Pour ce qui est de Transat, le fait que l’erreur dont il est ici question a été commise par l’un de ses préposés ne lui permet pas non plus de prétendre, en droit, qu’elle n’a pas consenti à cette transaction. Bien qu’en certaines circonstances la jurisprudence permette d’annuler un contrat à cause d’une erreur sur le prix, l’article 1400 C.c.Q., lui, prévoit que cela ne s’applique pas si l’erreur était « inexcusable ». Or, comme Transat ici (dont un préposé a commis l’erreur) possède une vaste expérience dans le domaine du voyage, de la préparation et de la commercialisation de forfaits de voyages, on doit qualifier l’erreur d’entrée de données par un employé d’inexcusable. Une telle qualification s’avère conforme à la jurisprudence en matière d’erreurs informatiques commises par des vendeurs professionnels.

En clair, on ne peut pas prétendre annuler une transaction générée par un site Web, prétendument parce qu’un préposé a fait une erreur en préparant et en entrant les offres ou les promotions sur ce site. Une fois une offre publiée en ligne qu’un consommateur accepte en passant à la caisse, si le système traite effectivement la transaction et le confirme à l’acheteur, le commerçant ne peut plus revenir en arrière.
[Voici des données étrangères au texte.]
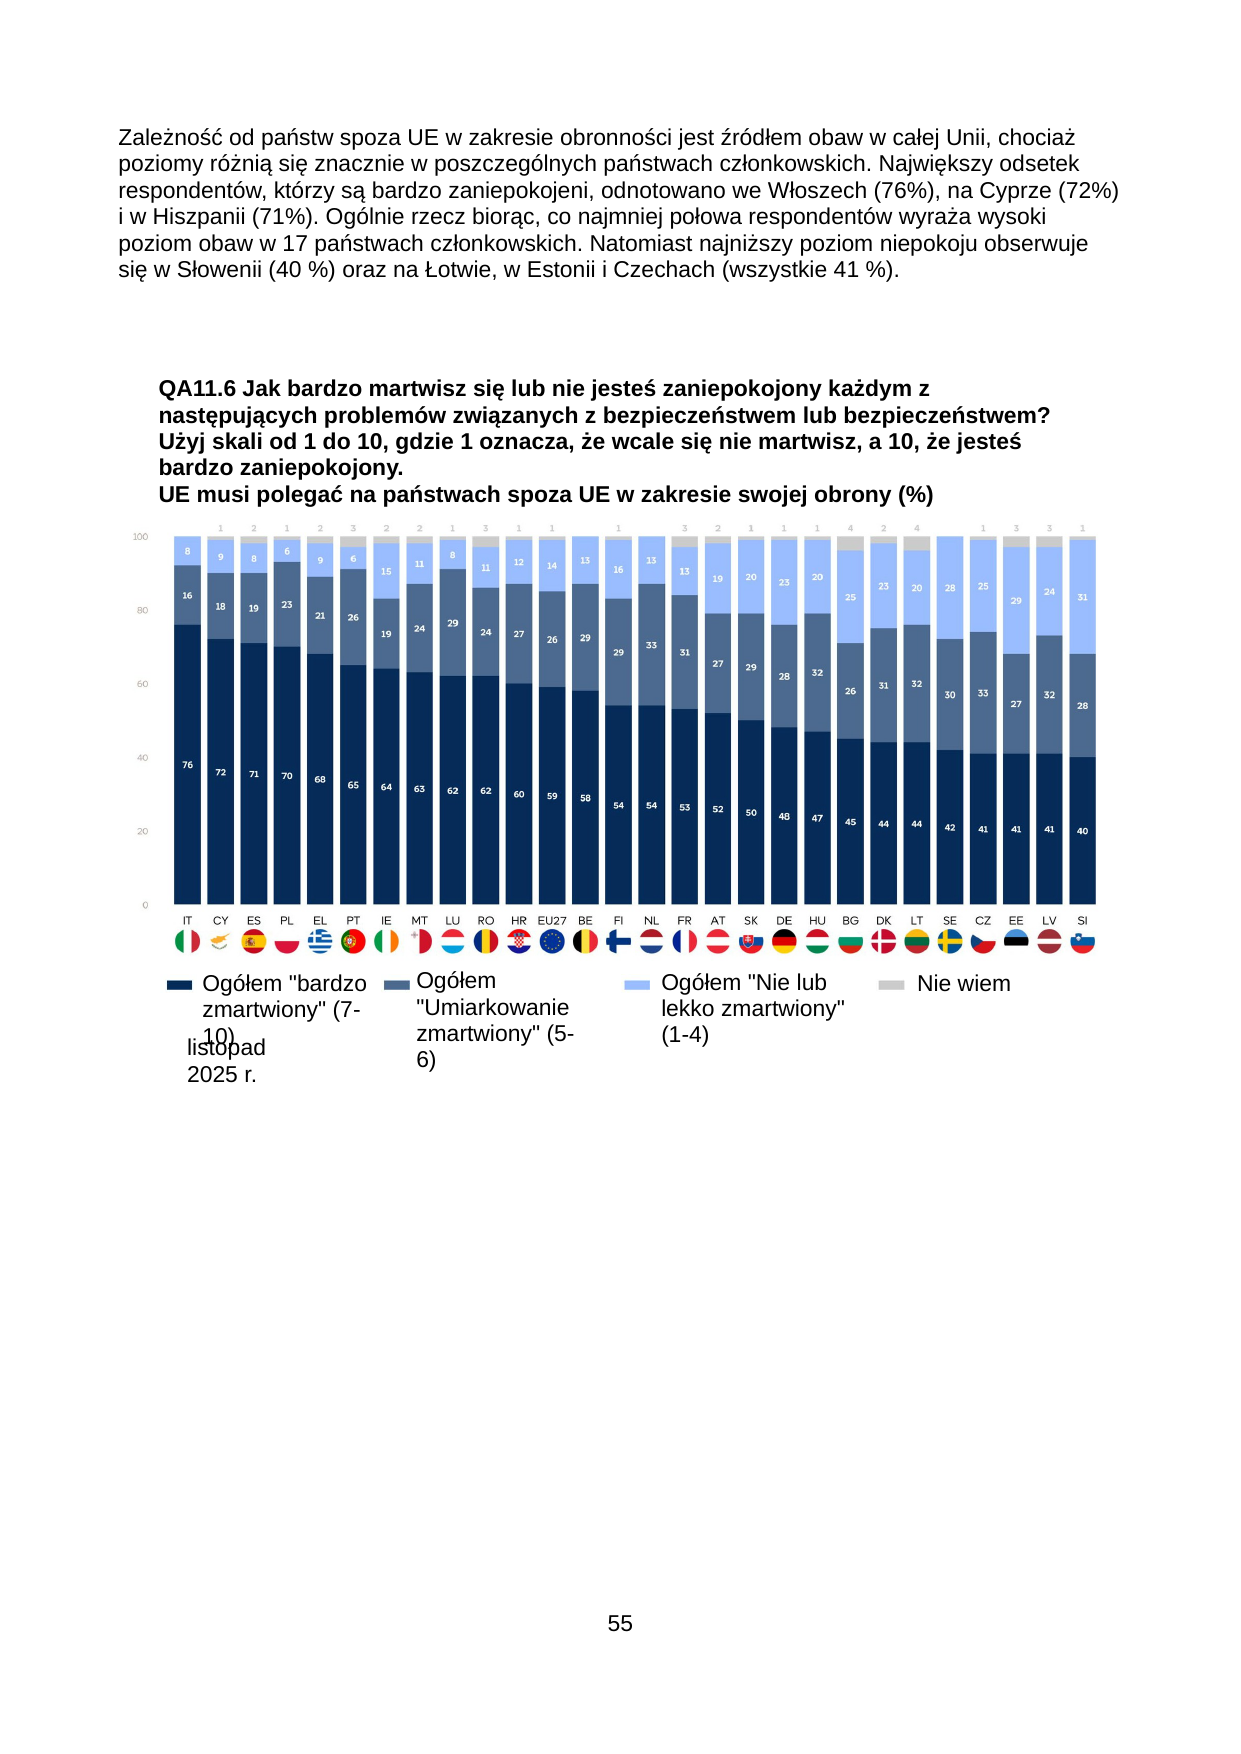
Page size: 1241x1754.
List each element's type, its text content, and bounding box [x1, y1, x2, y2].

picture [436, 977, 442, 987]
picture [681, 979, 687, 989]
picture [159, 971, 909, 993]
picture [126, 516, 1099, 961]
text Zależność od państw spoza UE w zakresie obronności jest źródłem obaw w całej Unii, chociaż poziomy różnią się znacznie w poszczególnych państwach członkowskich. Największy odsetek respondentów, którzy są bardzo zaniepokojeni, odnotowano we Włoszech (76%), na Cyprze (72%) i w Hiszpanii (71%). Ogólnie rzecz biorąc, co najmniej połowa respondentów wyraża wysoki poziom obaw w 17 państwach członkowskich. Natomiast najniższy poziom niepokoju obserwuje się w Słowenii (40 %) oraz na Łotwie, w Estonii i Czechach (wszystkie 41 %). [118, 124, 1122, 282]
picture [223, 980, 229, 990]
La transaction doit être honorée et traitée.

Ici, Transat et Bergeron ont donc fait preuve de « pratiques de commerce interdites » en vertu de la Lpc, puisque dans les faits leur comportement équivalait à faire une représentation fausse ou trompeuse en ligne. L’article 224 Lpc interdit d’ailleurs aux commerçants d’exiger un prix pour un bien ou un service et qui soit supérieur à celui qui est annoncé, ce qui est exactement ce qui a été fait. Selon le tribunal : « Dans le présent cas, le fait d’annoncer un forfait voyage à un prix ridiculement bas, même par erreur, et d’informer le consommateur, après qu’il en a fait l’acquisition, que son prix est plutôt trois fois supérieur à celui annoncé, constitue une pratique de commerce interdite. »
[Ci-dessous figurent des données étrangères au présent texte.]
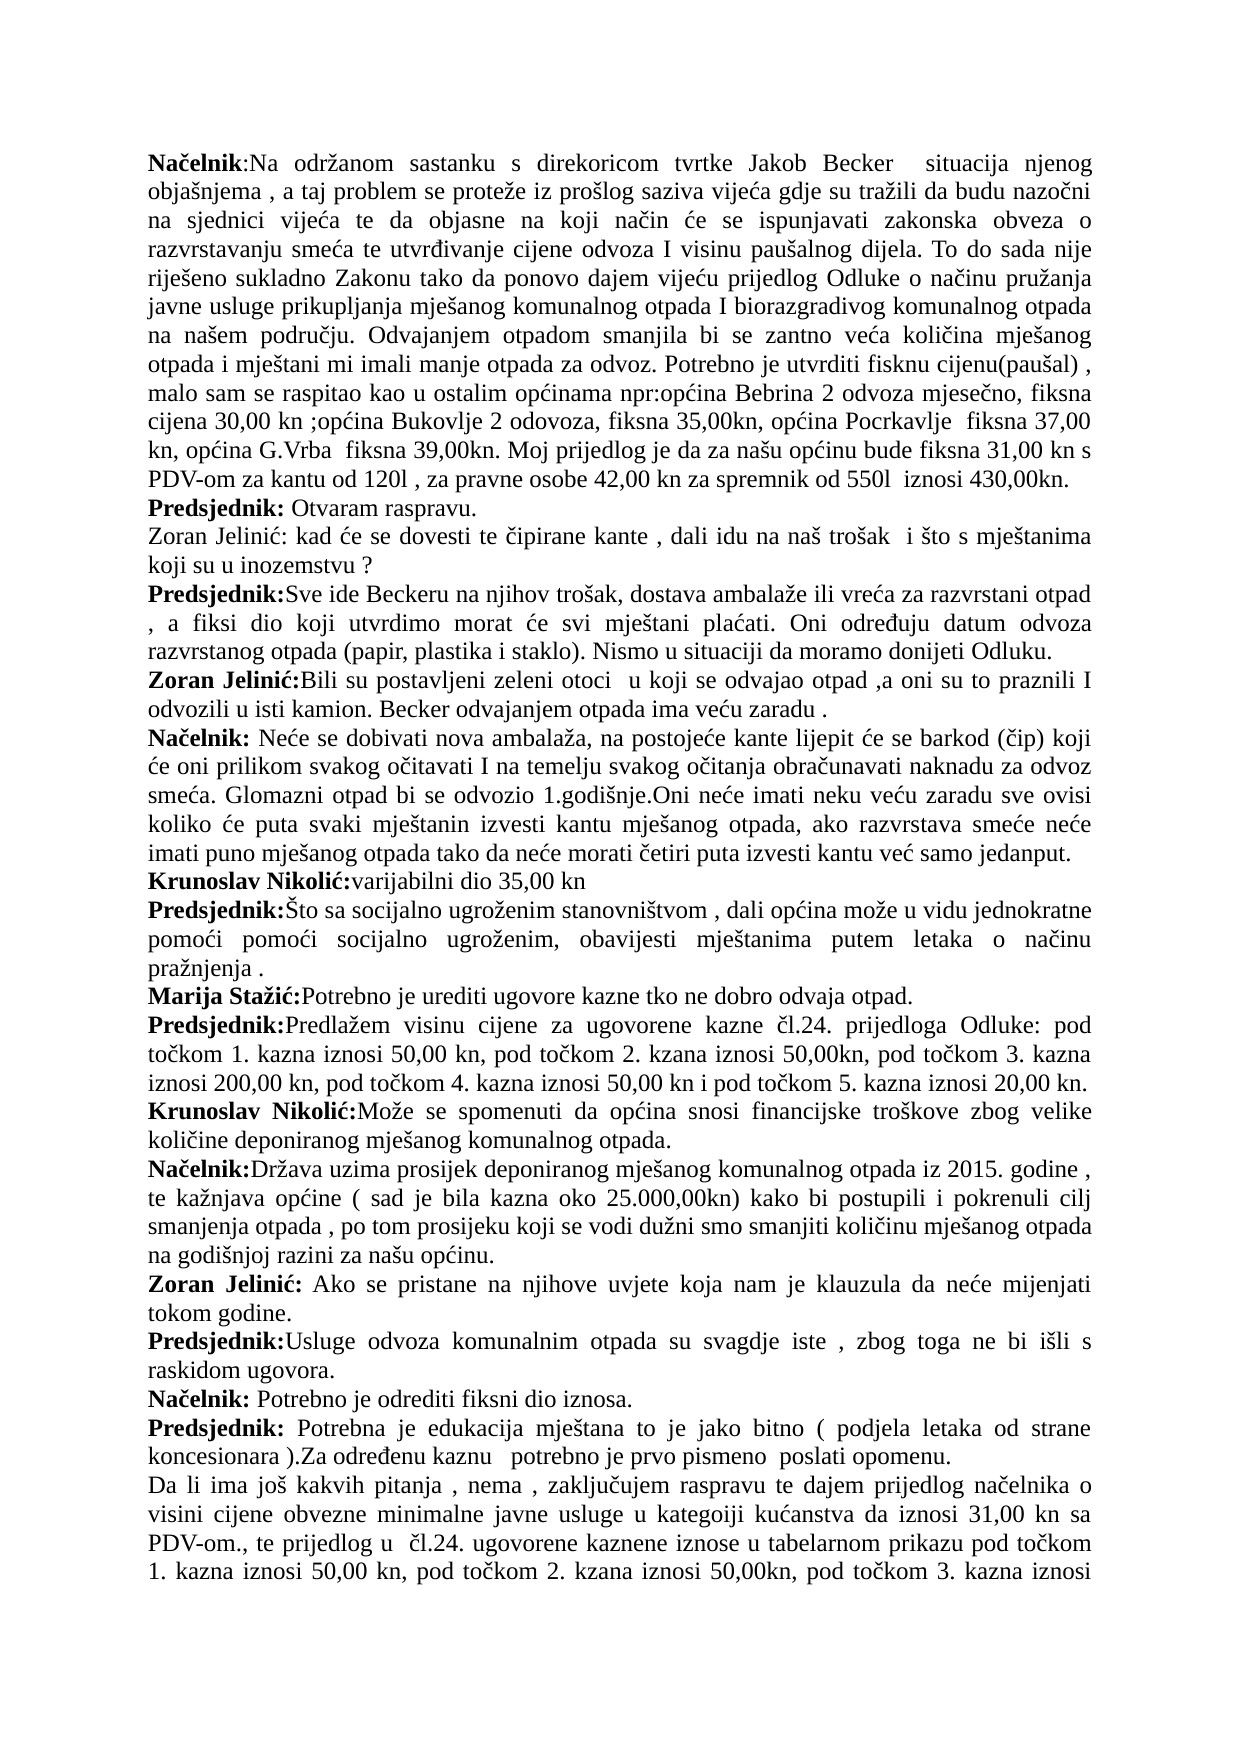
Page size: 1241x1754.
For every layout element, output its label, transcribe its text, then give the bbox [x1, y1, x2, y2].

text Predsjednik:Što sa socijalno ugroženim stanovništvom , dali općina može u vidu jednokratne pomoći pomoći socijalno ugroženim, obavijesti mještanima putem letaka o načinu pražnjenja . [148, 895, 1093, 981]
text Predsjednik:Usluge odvoza komunalnim otpada su svagdje iste , zbog toga ne bi išli s raskidom ugovora. [148, 1326, 1093, 1384]
text Predsjednik:Predlažem visinu cijene za ugovorene kazne čl.24. prijedloga Odluke: pod točkom 1. kazna iznosi 50,00 kn, pod točkom 2. kzana iznosi 50,00kn, pod točkom 3. kazna iznosi 200,00 kn, pod točkom 4. kazna iznosi 50,00 kn i pod točkom 5. kazna iznosi 20,00 kn. [148, 1010, 1093, 1096]
text Marija Stažić:Potrebno je urediti ugovore kazne tko ne dobro odvaja otpad. [148, 981, 1093, 1010]
text Krunoslav Nikolić:Može se spomenuti da općina snosi financijske troškove zbog velike količine deponiranog mješanog komunalnog otpada. [148, 1096, 1093, 1154]
text Da li ima još kakvih pitanja , nema , zaključujem raspravu te dajem prijedlog načelnika o visini cijene obvezne minimalne javne usluge u kategoiji kućanstva da iznosi 31,00 kn sa PDV-om., te prijedlog u čl.24. ugovorene kaznene iznose u tabelarnom prikazu pod točkom 1. kazna iznosi 50,00 kn, pod točkom 2. kzana iznosi 50,00kn, pod točkom 3. kazna iznosi [148, 1470, 1093, 1585]
text Predsjednik: Potrebna je edukacija mještana to je jako bitno ( podjela letaka od strane koncesionara ).Za određenu kaznu potrebno je prvo pismeno poslati opomenu. [148, 1413, 1093, 1470]
text Predsjednik:Sve ide Beckeru na njihov trošak, dostava ambalaže ili vreća za razvrstani otpad , a fiksi dio koji utvrdimo morat će svi mještani plaćati. Oni određuju datum odvoza razvrstanog otpada (papir, plastika i staklo). Nismo u situaciji da moramo donijeti Odluku. [148, 579, 1093, 665]
text Zoran Jelinić:Bili su postavljeni zeleni otoci u koji se odvajao otpad ,a oni su to praznili I odvozili u isti kamion. Becker odvajanjem otpada ima veću zaradu . [148, 665, 1093, 723]
text Načelnik: Potrebno je odrediti fiksni dio iznosa. [148, 1384, 1093, 1413]
text Načelnik:Na održanom sastanku s direkoricom tvrtke Jakob Becker situacija njenog objašnjema , a taj problem se proteže iz prošlog saziva vijeća gdje su tražili da budu nazočni na sjednici vijeća te da objasne na koji način će se ispunjavati zakonska obveza o razvrstavanju smeća te utvrđivanje cijene odvoza I visinu paušalnog dijela. To do sada nije riješeno sukladno Zakonu tako da ponovo dajem vijeću prijedlog Odluke o načinu pružanja javne usluge prikupljanja mješanog komunalnog otpada I biorazgradivog komunalnog otpada na našem području. Odvajanjem otpadom smanjila bi se zantno veća količina mješanog otpada i mještani mi imali manje otpada za odvoz. Potrebno je utvrditi fisknu cijenu(paušal) , malo sam se raspitao kao u ostalim općinama npr:općina Bebrina 2 odvoza mjesečno, fiksna cijena 30,00 kn ;općina Bukovlje 2 odovoza, fiksna 35,00kn, općina Pocrkavlje fiksna 37,00 kn, općina G.Vrba fiksna 39,00kn. Moj prijedlog je da za našu općinu bude fiksna 31,00 kn s PDV-om za kantu od 120l , za pravne osobe 42,00 kn za spremnik od 550l iznosi 430,00kn. [148, 148, 1093, 493]
text Krunoslav Nikolić:varijabilni dio 35,00 kn [148, 866, 1093, 895]
text Predsjednik: Otvaram raspravu. [148, 493, 1093, 521]
text Zoran Jelinić: kad će se dovesti te čipirane kante , dali idu na naš trošak i što s mještanima koji su u inozemstvu ? [148, 521, 1093, 579]
text Načelnik: Neće se dobivati nova ambalaža, na postojeće kante lijepit će se barkod (čip) koji će oni prilikom svakog očitavati I na temelju svakog očitanja obračunavati naknadu za odvoz smeća. Glomazni otpad bi se odvozio 1.godišnje.Oni neće imati neku veću zaradu sve ovisi koliko će puta svaki mještanin izvesti kantu mješanog otpada, ako razvrstava smeće neće imati puno mješanog otpada tako da neće morati četiri puta izvesti kantu već samo jedanput. [148, 723, 1093, 866]
text Zoran Jelinić: Ako se pristane na njihove uvjete koja nam je klauzula da neće mijenjati tokom godine. [148, 1269, 1093, 1326]
text Načelnik:Država uzima prosijek deponiranog mješanog komunalnog otpada iz 2015. godine , te kažnjava općine ( sad je bila kazna oko 25.000,00kn) kako bi postupili i pokrenuli cilj smanjenja otpada , po tom prosijeku koji se vodi dužni smo smanjiti količinu mješanog otpada na godišnjoj razini za našu općinu. [148, 1154, 1093, 1269]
Or, étant donné qu’en droit québécois, l’existence d’une pratique interdite constitue en soi un « dol » (art. 1401 C.c.Q.), on peut appliquer une présomption irréfragable de préjudice de la consommatrice, et ce, peu importe la bonne foi ou l’absence d’une intention de tromper qui ce soit. La consommatrice a bien droit à des dommages-intérêts en fonction du montant de son préjudice. Pour le tribunal, ce préjudice peut s’évaluer à la valeur de ce dont la cliente a été privée (c.-à-d. le gain dont elle a été privée), par l’annulation de son forfait voyage par Transat et Bergeron. Le tribunal ordonne donc le paiement de dommages-intérêts de 4 019 $, afin que la demanderesse soit économiquement avantagée comme si elle avait bénéficié de l’offre annoncée. C’est la valeur qu’elle aurait reçue si la transaction avait été maintenue.
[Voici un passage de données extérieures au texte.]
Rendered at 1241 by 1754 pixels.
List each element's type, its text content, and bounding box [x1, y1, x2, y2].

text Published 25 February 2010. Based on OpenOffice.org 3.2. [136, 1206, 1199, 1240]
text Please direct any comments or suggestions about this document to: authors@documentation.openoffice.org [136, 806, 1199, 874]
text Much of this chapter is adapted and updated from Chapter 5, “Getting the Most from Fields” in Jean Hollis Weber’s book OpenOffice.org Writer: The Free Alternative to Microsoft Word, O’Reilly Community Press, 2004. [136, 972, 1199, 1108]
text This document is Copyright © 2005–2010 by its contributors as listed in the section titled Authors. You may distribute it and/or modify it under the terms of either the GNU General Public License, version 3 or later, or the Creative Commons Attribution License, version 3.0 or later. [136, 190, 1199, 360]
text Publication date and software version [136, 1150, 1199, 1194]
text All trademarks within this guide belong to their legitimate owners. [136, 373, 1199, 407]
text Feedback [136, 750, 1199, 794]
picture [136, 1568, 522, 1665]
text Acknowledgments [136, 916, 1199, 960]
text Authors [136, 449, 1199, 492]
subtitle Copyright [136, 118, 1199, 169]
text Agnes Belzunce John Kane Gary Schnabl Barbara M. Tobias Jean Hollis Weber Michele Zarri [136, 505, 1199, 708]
On notera au passage que cette décision laisse pour un autre jour les débats quant à la possibilité d’un commerçant d’annuler une transaction si les modalités de son site Web le permettent, ainsi que la mesure dans laquelle des modalités simplement affichés sur un site Web transactionnel lient réellement (juridiquement) les consommateurs y magasinant.